◆ **EXTRACTED ENTRIES**
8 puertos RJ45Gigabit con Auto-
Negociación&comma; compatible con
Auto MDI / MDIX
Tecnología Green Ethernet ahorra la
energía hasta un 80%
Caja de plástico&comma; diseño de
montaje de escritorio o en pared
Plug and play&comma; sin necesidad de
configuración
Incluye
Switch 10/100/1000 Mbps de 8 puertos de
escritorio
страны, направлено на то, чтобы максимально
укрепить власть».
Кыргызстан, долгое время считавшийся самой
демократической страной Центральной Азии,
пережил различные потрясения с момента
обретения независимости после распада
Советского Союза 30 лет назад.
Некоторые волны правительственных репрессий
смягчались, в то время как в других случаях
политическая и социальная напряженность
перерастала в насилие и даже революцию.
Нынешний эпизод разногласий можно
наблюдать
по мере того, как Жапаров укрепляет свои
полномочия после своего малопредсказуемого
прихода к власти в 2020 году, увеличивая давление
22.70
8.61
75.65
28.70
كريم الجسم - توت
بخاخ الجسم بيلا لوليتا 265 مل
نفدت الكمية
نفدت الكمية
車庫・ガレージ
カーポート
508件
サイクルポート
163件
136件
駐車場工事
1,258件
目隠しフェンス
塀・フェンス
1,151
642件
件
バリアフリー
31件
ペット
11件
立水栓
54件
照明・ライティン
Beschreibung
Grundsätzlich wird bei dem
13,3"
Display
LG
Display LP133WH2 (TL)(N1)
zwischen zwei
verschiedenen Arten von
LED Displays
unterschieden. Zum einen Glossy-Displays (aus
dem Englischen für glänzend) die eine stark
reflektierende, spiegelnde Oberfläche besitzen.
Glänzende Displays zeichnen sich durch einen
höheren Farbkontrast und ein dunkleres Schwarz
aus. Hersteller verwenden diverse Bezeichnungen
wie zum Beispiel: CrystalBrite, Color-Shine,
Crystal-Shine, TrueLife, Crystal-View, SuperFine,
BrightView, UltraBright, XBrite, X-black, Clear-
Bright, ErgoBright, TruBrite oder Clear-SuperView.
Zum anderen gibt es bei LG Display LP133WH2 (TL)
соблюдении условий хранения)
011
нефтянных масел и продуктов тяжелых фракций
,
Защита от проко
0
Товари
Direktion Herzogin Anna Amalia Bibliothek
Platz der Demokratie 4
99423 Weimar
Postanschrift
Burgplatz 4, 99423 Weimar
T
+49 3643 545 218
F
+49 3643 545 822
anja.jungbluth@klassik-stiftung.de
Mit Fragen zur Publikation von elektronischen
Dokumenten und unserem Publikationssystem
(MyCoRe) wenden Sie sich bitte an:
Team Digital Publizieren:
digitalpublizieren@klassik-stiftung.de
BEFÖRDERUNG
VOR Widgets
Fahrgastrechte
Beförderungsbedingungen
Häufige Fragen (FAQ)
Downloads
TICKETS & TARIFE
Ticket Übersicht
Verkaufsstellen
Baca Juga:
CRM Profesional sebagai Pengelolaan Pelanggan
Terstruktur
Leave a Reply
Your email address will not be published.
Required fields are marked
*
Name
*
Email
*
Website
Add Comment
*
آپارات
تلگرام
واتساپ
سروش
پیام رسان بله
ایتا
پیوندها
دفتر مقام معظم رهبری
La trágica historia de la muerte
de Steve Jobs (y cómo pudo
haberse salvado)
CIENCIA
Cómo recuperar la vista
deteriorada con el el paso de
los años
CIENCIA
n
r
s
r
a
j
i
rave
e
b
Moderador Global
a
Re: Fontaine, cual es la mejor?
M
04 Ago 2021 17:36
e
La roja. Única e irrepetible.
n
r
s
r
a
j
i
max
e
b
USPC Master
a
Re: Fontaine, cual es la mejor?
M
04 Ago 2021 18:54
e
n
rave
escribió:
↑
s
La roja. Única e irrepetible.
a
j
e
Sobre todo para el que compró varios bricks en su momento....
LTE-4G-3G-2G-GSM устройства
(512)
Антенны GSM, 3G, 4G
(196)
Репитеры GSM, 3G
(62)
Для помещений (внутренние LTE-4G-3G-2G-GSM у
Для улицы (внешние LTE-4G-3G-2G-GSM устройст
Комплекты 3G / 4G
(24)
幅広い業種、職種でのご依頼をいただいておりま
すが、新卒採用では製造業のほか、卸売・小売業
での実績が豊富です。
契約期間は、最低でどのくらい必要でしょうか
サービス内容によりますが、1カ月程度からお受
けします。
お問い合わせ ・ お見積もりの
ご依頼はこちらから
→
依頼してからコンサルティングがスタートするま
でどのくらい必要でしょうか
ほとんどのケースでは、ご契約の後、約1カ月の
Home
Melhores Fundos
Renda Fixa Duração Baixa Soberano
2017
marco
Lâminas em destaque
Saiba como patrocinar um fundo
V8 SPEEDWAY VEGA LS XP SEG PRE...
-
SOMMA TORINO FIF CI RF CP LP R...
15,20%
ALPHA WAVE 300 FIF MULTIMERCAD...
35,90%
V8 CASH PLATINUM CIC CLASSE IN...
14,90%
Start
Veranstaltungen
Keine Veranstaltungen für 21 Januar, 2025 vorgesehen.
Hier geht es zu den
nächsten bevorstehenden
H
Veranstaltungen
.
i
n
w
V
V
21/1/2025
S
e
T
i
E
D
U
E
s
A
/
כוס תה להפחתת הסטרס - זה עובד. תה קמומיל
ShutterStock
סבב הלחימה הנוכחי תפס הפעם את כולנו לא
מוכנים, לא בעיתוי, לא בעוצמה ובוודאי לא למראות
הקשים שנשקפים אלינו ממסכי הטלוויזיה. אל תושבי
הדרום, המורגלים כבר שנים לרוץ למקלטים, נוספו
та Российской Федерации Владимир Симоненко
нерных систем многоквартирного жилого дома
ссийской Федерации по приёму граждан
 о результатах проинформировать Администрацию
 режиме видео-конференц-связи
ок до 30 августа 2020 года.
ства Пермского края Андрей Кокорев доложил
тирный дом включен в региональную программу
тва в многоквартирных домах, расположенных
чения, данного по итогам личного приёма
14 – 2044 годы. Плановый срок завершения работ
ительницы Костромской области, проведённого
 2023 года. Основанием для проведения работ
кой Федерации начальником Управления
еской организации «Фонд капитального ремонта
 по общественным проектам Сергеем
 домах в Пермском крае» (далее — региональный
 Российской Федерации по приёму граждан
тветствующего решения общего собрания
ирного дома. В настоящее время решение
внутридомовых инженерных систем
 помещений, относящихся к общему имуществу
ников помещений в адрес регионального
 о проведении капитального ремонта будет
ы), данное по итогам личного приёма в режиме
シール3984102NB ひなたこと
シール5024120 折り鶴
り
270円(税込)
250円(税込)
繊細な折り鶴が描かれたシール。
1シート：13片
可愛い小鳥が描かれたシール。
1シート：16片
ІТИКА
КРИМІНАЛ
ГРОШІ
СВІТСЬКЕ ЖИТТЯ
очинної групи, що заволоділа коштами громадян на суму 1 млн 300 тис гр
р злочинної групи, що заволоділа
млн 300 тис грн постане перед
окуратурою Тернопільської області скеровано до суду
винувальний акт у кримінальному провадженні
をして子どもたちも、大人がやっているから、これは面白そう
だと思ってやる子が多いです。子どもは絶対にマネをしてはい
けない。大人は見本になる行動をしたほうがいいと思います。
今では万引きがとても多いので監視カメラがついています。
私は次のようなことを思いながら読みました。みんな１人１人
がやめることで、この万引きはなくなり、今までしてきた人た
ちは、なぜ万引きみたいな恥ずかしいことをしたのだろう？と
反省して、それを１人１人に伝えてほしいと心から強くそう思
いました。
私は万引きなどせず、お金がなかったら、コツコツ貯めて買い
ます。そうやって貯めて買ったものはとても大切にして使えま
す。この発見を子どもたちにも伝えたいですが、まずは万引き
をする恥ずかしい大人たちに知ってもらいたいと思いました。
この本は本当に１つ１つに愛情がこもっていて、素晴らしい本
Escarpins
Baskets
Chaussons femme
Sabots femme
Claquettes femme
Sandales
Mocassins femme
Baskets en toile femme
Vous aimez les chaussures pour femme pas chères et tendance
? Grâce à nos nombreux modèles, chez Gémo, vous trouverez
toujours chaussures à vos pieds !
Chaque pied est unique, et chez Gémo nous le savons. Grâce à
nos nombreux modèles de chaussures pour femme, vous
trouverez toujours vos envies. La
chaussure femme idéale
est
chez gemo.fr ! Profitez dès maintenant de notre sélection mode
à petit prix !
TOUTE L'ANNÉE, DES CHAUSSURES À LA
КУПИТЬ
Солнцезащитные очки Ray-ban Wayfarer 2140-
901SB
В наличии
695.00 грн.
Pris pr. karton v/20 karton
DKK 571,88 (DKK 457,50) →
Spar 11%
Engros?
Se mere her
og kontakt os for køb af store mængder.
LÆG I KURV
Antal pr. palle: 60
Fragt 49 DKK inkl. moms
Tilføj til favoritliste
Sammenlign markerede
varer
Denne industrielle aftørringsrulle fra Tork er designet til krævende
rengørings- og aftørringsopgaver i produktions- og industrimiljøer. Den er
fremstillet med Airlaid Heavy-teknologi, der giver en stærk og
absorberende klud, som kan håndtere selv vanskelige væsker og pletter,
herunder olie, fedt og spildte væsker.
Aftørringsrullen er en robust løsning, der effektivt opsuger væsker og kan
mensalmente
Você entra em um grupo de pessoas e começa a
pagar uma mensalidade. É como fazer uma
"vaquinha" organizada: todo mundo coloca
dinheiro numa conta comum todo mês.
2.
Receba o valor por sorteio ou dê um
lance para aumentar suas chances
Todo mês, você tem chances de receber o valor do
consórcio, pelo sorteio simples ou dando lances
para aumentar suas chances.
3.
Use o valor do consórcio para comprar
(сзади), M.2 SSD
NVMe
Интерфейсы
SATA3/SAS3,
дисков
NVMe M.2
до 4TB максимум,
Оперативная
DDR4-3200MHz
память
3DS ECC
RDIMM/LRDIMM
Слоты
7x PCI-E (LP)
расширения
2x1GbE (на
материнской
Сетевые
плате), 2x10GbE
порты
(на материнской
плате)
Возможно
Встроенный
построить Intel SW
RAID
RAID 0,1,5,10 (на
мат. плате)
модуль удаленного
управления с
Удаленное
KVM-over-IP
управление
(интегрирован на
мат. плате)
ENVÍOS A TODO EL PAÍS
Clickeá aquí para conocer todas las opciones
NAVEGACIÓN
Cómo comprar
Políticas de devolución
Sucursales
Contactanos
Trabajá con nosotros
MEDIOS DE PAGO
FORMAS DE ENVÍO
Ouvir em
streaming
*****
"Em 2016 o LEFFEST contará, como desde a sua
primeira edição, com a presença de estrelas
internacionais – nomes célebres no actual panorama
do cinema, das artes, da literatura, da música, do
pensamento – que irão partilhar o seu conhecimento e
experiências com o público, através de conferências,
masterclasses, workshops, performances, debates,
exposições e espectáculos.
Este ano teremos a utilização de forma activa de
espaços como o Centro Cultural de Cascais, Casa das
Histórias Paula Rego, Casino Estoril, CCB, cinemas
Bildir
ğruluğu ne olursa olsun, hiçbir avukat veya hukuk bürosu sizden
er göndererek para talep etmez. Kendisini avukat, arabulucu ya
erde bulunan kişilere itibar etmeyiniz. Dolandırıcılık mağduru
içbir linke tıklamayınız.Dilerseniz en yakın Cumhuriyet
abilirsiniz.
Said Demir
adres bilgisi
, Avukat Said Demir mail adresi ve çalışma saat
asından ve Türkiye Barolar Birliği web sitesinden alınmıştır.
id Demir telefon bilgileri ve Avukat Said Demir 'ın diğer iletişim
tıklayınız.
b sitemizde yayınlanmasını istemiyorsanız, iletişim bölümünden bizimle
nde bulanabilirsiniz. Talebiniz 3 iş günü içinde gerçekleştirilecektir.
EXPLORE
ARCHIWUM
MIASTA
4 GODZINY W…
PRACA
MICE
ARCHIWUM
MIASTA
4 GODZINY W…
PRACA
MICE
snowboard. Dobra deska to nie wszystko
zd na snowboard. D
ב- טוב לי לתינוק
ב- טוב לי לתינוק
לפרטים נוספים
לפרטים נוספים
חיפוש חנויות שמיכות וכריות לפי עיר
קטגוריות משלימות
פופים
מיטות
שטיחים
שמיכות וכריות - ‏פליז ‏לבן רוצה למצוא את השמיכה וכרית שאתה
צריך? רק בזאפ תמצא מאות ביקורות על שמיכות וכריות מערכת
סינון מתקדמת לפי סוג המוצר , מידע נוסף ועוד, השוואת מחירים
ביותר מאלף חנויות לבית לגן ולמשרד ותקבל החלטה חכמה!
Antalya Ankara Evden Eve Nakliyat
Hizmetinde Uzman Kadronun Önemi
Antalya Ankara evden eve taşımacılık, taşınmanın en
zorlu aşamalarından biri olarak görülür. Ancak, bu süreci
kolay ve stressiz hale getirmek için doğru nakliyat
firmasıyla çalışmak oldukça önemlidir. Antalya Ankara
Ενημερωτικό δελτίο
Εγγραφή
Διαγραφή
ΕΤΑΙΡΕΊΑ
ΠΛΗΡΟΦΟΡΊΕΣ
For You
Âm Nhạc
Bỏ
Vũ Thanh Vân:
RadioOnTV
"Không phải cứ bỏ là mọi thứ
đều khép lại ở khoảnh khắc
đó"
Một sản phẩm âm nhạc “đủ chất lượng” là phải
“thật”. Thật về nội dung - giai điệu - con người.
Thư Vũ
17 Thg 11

◆ **TASK TO COMPLETE**
Copy out, word for word, each line from the beginning of the entries up to and including the line containing "Plug and play&comma; sin necesidad de".

◆ **ANSWER SPACE**
8 puertos RJ45Gigabit con Auto-
Negociación&comma; compatible con
Auto MDI / MDIX
Tecnología Green Ethernet ahorra la
energía hasta un 80%
Caja de plástico&comma; diseño de
montaje de escritorio o en pared
Plug and play&comma; sin necesidad de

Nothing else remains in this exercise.